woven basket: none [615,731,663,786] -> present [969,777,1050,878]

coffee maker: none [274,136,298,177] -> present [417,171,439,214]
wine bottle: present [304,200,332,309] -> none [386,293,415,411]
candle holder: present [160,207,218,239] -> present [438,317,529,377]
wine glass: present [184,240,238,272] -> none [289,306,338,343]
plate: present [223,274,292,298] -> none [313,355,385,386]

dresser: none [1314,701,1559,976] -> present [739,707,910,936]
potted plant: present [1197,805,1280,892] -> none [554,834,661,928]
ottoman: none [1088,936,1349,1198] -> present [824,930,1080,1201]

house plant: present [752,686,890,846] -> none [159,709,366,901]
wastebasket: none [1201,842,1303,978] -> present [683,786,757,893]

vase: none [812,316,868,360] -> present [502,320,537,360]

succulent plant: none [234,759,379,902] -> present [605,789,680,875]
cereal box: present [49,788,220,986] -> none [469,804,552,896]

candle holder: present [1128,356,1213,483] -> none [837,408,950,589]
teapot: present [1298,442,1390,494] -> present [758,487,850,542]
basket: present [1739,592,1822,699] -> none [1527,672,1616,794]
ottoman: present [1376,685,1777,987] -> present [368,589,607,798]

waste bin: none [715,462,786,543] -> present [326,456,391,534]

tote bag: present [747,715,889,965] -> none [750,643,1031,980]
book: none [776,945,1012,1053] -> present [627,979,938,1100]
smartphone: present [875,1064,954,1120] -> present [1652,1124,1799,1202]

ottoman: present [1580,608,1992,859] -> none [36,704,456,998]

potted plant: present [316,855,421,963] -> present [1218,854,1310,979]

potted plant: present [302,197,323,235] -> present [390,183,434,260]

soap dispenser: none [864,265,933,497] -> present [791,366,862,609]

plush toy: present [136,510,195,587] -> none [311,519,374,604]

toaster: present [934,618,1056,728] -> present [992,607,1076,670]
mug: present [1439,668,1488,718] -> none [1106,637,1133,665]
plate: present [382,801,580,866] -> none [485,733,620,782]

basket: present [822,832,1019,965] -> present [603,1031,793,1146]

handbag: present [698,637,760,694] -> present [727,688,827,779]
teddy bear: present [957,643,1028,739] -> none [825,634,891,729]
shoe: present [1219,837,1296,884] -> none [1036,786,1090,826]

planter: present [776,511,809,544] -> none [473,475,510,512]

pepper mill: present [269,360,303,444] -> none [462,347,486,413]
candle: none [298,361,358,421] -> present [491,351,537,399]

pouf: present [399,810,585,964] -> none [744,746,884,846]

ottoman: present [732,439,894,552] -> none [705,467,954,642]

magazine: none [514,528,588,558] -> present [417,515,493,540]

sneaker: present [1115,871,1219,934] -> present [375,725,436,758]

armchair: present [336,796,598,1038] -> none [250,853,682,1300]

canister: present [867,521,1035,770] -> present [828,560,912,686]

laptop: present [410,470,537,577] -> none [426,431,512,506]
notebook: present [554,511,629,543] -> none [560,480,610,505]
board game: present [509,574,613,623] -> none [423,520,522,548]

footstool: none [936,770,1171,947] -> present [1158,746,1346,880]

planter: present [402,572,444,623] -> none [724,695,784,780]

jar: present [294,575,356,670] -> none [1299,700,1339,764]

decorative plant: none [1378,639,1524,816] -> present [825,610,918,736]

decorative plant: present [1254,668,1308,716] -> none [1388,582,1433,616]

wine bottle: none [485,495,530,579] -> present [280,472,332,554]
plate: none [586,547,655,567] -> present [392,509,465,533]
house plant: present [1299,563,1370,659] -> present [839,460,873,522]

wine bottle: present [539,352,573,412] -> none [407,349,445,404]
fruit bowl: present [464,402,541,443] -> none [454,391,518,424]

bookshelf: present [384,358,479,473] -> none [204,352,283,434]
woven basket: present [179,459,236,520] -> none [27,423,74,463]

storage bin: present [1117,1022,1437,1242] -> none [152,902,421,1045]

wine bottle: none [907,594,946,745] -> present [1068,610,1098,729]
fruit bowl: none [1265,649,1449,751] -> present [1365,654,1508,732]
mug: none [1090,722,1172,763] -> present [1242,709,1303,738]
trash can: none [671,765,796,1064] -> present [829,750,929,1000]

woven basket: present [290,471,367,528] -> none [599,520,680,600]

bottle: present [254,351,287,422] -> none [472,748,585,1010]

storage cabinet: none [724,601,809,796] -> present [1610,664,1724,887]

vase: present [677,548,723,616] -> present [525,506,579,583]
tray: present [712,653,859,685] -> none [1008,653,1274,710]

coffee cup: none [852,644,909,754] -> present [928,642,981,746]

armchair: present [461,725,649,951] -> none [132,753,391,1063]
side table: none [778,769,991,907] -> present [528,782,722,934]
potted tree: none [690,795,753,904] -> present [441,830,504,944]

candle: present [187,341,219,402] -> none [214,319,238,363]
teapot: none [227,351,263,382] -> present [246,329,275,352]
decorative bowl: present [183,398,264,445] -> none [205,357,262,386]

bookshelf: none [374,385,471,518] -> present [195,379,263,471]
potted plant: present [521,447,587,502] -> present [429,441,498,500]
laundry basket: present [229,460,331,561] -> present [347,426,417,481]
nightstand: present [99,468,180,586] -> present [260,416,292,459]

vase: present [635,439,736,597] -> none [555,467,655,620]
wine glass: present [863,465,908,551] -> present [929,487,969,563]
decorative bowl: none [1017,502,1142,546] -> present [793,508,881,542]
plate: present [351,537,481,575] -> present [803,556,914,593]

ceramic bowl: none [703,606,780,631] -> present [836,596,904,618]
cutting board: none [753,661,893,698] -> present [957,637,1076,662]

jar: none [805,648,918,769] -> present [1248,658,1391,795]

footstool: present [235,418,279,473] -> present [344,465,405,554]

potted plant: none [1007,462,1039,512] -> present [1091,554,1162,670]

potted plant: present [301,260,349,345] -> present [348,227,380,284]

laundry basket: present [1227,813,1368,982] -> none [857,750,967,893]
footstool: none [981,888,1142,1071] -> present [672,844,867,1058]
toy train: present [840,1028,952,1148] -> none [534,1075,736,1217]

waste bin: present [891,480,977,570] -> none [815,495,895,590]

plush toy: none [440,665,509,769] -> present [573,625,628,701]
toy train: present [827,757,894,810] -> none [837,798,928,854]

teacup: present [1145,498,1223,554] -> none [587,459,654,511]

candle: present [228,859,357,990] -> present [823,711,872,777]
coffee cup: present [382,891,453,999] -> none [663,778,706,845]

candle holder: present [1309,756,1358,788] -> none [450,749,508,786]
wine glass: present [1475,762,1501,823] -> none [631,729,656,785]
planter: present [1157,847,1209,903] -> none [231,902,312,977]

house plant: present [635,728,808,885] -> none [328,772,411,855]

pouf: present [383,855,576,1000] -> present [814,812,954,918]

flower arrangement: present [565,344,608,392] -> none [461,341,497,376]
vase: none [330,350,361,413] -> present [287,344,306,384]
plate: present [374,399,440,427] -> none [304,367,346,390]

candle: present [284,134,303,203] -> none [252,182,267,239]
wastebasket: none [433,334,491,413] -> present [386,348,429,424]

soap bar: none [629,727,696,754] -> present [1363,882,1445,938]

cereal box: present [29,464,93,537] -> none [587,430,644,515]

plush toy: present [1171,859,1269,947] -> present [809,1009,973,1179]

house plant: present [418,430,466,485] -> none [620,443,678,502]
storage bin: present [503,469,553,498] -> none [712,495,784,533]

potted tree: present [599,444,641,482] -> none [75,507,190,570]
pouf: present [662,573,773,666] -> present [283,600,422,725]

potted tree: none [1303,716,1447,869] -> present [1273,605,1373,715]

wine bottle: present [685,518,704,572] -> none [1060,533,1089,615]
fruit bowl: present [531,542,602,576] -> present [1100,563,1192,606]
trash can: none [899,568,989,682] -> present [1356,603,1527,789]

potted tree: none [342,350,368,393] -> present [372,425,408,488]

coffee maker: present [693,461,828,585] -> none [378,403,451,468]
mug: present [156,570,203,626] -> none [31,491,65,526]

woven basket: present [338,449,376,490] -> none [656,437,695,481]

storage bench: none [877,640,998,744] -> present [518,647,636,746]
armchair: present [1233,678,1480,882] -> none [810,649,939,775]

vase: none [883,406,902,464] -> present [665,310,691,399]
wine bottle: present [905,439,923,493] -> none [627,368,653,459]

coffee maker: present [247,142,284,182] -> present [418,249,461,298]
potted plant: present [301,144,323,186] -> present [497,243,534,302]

========================================================================

▶ [Directions]:
Look above for the line holding "decorative plant: present", then set down exactly that line and every line after it up to and including the line holding "wine bottle: present [539,352,573,412]", with nothing else.

▶ [Solved exercise]:
decorative plant: present [1254,668,1308,716] -> none [1388,582,1433,616]

wine bottle: none [485,495,530,579] -> present [280,472,332,554]
plate: none [586,547,655,567] -> present [392,509,465,533]
house plant: present [1299,563,1370,659] -> present [839,460,873,522]

wine bottle: present [539,352,573,412] -> none [407,349,445,404]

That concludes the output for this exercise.